Elizabeth Edwards is a woman on a mission and her mission is healthcare. Mrs. Edwards wants us to know that we are facing a crisis in healthcare. Ours is a system that is the best in the world but that is too expensive for many.
Last week at the BIO 2008 conference, Amgen hosted a media event to discuss the importance of innovation in medicine and the support needed to achieve success. The keynote speaker was Elizabeth Edwards, who shares her husband’s (former Sen. John Edwards) commitment to improving healthcare.
She sees the cause in a nation with a fast-food mentality. We’re a nation that wants what it wants and wants it now. But we don’t save, invest or plan for the future. She wants us to adopt a long-term planning strategy as a nation and this will require collaboration of all the players in the system if it is to produce a win. And a win requires winners at all levels although acknowledging that to win, all players will need to give up something along the way.
While not all problems with heathcare can be solved with collaboration, it is a necessary first step with a nation that won’t even wait for french fries.
What is holding us back? There is little will to analyze the efficiencies of our system. Collaboration is viewed suspiciously at all levels. There is a lack of common goals. Mrs. Edwards believes that to achieve our goals, we need to have long-range planning, an ability to take risks and a system that is patient-centered.
So, what would a win look like?
A Win for Citizens
A win for citizens/patients would be healthcare made available at an obtainable cost with assured access to (reasonable) choices. Our government needs to understand this.
Mrs. Edwards said “The disease holds all the cards and the researchers and doctors are the ones that get to play. I don’t get to know most of the rules. But I am not only willing to play, I need to play.”
A Win for Healthcare Providers
A win for healthcare providers would be healthcare with a manageable caseload — for a reduction of errors — and at a reasonable compensation. “This depends on a universality of paying patients,” said Mrs. Edwards.
Right now, our system shifts the cost from the uninsured to the insured. This is generally ignored in discussions of healthcare as though universal healthcare would mean millions of people suddenly getting care they wouldn’t have otherwise.
A Win for Government
A win for the government would be healthcare that is not cost prohibitive for patients or the government. Joking that not even her husband John Edwards will touch it, Mrs. Edwards points out that no one is even discussing the looming crisis of long-term care for an aging population.
A Win for the Industry
A win for the pharma industry would be getting buy-in from the public (trust) with increased transparency.

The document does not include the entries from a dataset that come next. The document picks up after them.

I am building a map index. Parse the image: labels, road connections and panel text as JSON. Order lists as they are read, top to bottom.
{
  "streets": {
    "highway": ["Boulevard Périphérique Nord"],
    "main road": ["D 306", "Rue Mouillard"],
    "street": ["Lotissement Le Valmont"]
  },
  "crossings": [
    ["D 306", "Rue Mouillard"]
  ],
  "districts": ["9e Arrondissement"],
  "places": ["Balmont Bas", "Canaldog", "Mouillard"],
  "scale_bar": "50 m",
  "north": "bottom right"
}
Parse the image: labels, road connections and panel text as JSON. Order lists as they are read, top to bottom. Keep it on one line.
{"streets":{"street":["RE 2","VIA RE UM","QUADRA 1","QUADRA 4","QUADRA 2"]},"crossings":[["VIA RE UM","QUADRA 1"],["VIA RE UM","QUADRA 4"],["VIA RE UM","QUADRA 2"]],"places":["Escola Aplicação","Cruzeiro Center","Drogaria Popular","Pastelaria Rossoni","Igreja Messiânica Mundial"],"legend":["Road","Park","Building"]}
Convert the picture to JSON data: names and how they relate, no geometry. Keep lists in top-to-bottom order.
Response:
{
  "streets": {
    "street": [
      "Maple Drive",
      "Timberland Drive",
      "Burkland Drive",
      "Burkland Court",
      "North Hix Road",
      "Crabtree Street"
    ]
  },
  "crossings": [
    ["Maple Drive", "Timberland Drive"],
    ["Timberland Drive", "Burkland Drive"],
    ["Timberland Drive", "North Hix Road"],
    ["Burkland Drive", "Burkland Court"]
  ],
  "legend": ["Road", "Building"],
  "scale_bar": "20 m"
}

So, how do we get all this?
Mrs. Edwards believes that we need a greater role by the federal government to make this happen.
First, we need increased funding of research by the NCI and NIH to get more innovation. However, the funds need to be doled out in a different manner. Under the current system, research grants typically to research proposals where the results are largely assumed (the established researchers). Mrs. Edwards noted that “If you look at the past, it is when people went in new directions that there are successes.”
Second, we need to improve reporting capabilities. The current system at the FDA relies on flawed (her words) system of self-reporting of effects. She also points to increased user fees that put stress on the FDA to earn those dollars. She wants to see more user fees used for reporting. She also wants to see more efforts at pursuing treatments that don’t just favor the more profitable ones.
In closing, Mrs. Edwards tells that her breast cancer has now metastasized to her bones. But she still feels lucky. Noting that “cancer does not care if you have insurance,” she points out that because she can afford better insurance and is near quality research facilities, she received the best in care. In many poor and rural areas, this would not be the case and she doesn’t see that as fair.
Everyone should hold out such hope.
If one is talking about collaboration, one also must talk about ways to improve collaboration among physicians, nurses, hospital leaders, and board members, all of whom have differint backgrounds, education, and outlooks.